The Dharamshala Film Festival (DIFF) is celebrating it’s fifth edition this year and it’s packed with films, features, short films and documentaries. The festival is taking place at the Tibetan Children’s Village in Dharamshala from the 3rd to the 6th of November and has received full support from the National Film Development Corporation of India as well as the Himachal Pradesh Government. We have already carried an article announcing the registrations for the event.
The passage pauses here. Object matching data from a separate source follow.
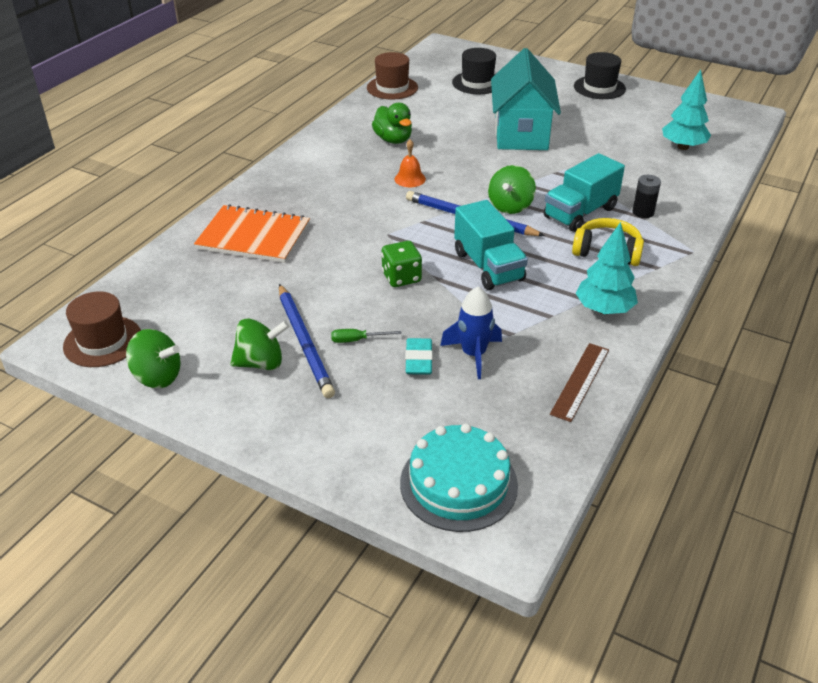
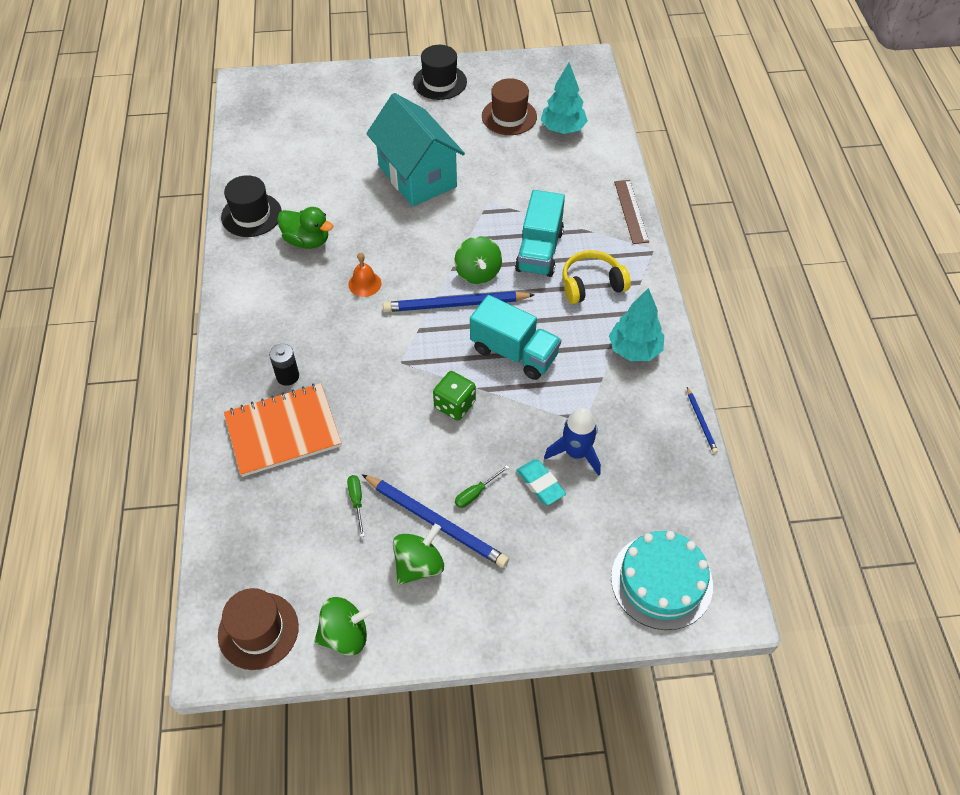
camera: 35 degrees left, 15 degrees up
brown hat [367,52,418,100] -> brown hat moved to [482,78,537,135]
black hat [452,48,496,94] -> black hat moved to [221,175,282,237]
brown ruler [550,343,609,422] -> brown ruler moved to [614,180,649,244]
black battery [632,175,661,218] -> black battery moved to [269,344,299,386]
none -> green screwdriver [347,475,365,537]
none -> blue pencil [687,387,718,453]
The event has been curated by festival directors Ritu Sarin and Tenzing Sonam along with other members of the team – Associate Director Raman Chawla, filmmaker Umesh Kulkarni and children’s media specialist Monica Wahi.
The festival directors said, “After reviewing hundreds of films over many months, we have put together a slate of films that embody the spirit of independent cinema, that demonstrate strong directorial vision and a willingness to take risks, and that tell stories that are relevant in today’s world.”
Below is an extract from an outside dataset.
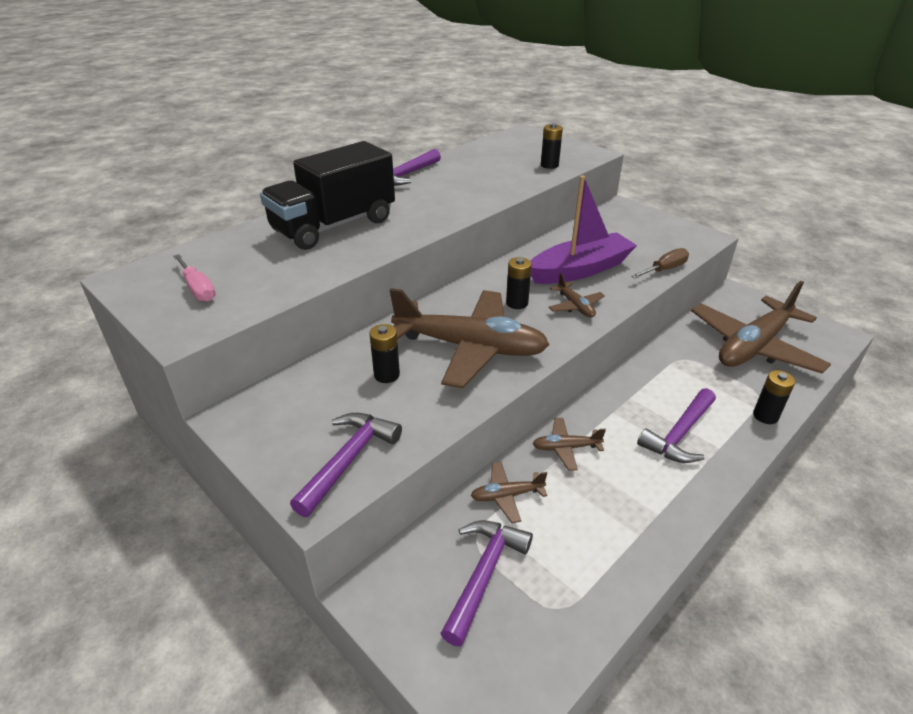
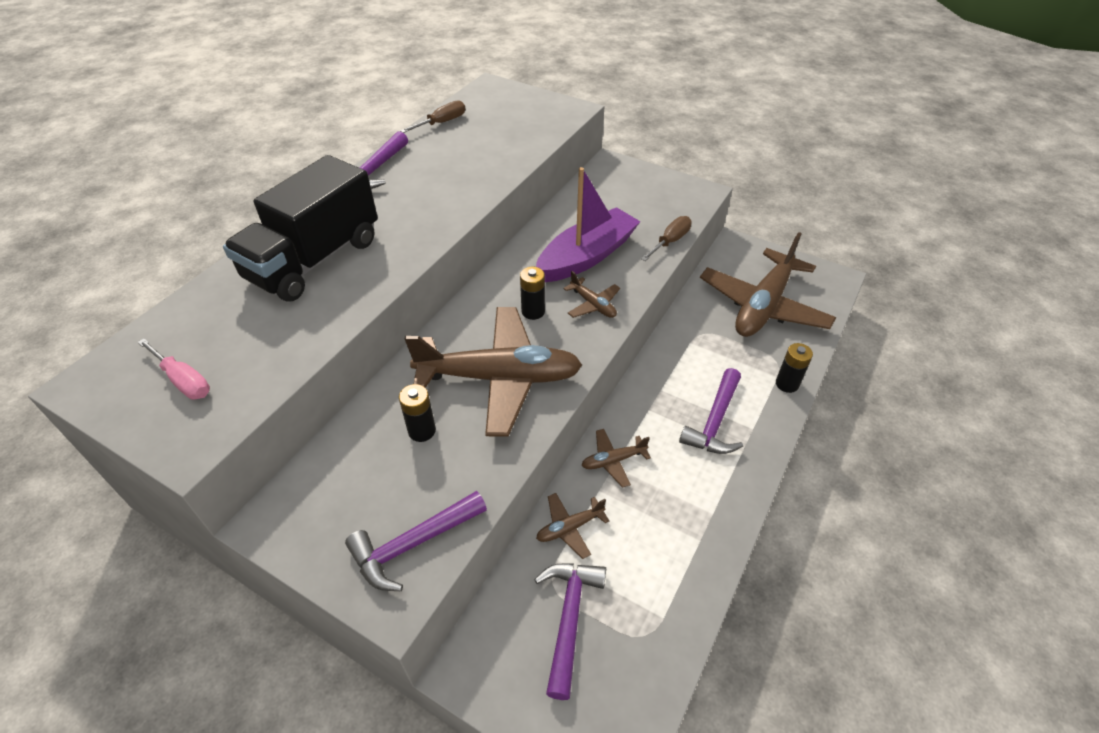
camera: 15 degrees left, 10 degrees up
purple hammer [290,413,402,517] -> purple hammer turned 135 degrees counterclockwise [345,491,487,591]
black battery [541,123,563,169] -> none
none -> brown screwdriver [400,100,465,133]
Over 15 Indian and other international film makers will present their work. Most of these films have been screened at prestigious international festivals and will be premiering in India for the first time. Here is the entire list:
Feature documentaries:
Wojciech Staroń’s Brothers (Poland)
Steffi Giaracuni’s Didi Contractor: Marrying the Earth to the Building (Switzerland)
Laurie Anderson’s Heart of a Dog (France, USA)
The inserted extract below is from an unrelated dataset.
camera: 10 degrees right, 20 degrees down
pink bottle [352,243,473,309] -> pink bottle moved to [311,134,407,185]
Mickey Lemle’s The Last Dalai Lama? (USA)
Stanzin Dorjai Gya and Christiane Mordelet’s The Shepherdess of the Glaciers (France, India)
Rokhsareh Ghaem Maghami’s Sonita (Germany, Switzerland, Iran)
Sean McAllister’s A Syrian Love Story (UK, France, Lebanon, Syria)
Pushpa Rawat’s The Turn (India)
Nguyễn Trinh Thi’s Vietnam the Movie (Vietnam)
Feature Narratives (International):
Pimpaka Towira’s The Island Funeral (Thailand)
Portmanteau film Ten Years (Hong Kong)
Jeon Soo-il’s A Korean in Paris (South Korea)
Wang Yichun’s What’s in the Darkness (China)
Boo Junfeng’s Apprentice (Singapore)
Evi Goldbrunner’s At Eye Level (Germany)
Khyentse Norbu’s Hema Hema: Sing Me a Song While I Wait (Bhutan)
Esen Isik’s Köpek (Switzerland)
Ara Chawdhury’s Miss Bulalacao (Phillipines)
Sebastian Schipper’s Victoria (Germany)
Emir Baigazin’s The Wounded Angel (Kazakhstan)
Indian features:
Raam Reddy’s Thithi
Vetri Maaran’s Interrogation
Sanjeev Kumar’s Circles of the Mind
Mangesh Joshi’s Lathe Joshi
Rajiv Ravi’s Kammatipaadam
Umesh Kulkarni’s Highway
Bauddhayan Mukherji’s The Violin Player
Short films (International):
Tenzin Dasel and Rémi Caritey’s Royal Café (France)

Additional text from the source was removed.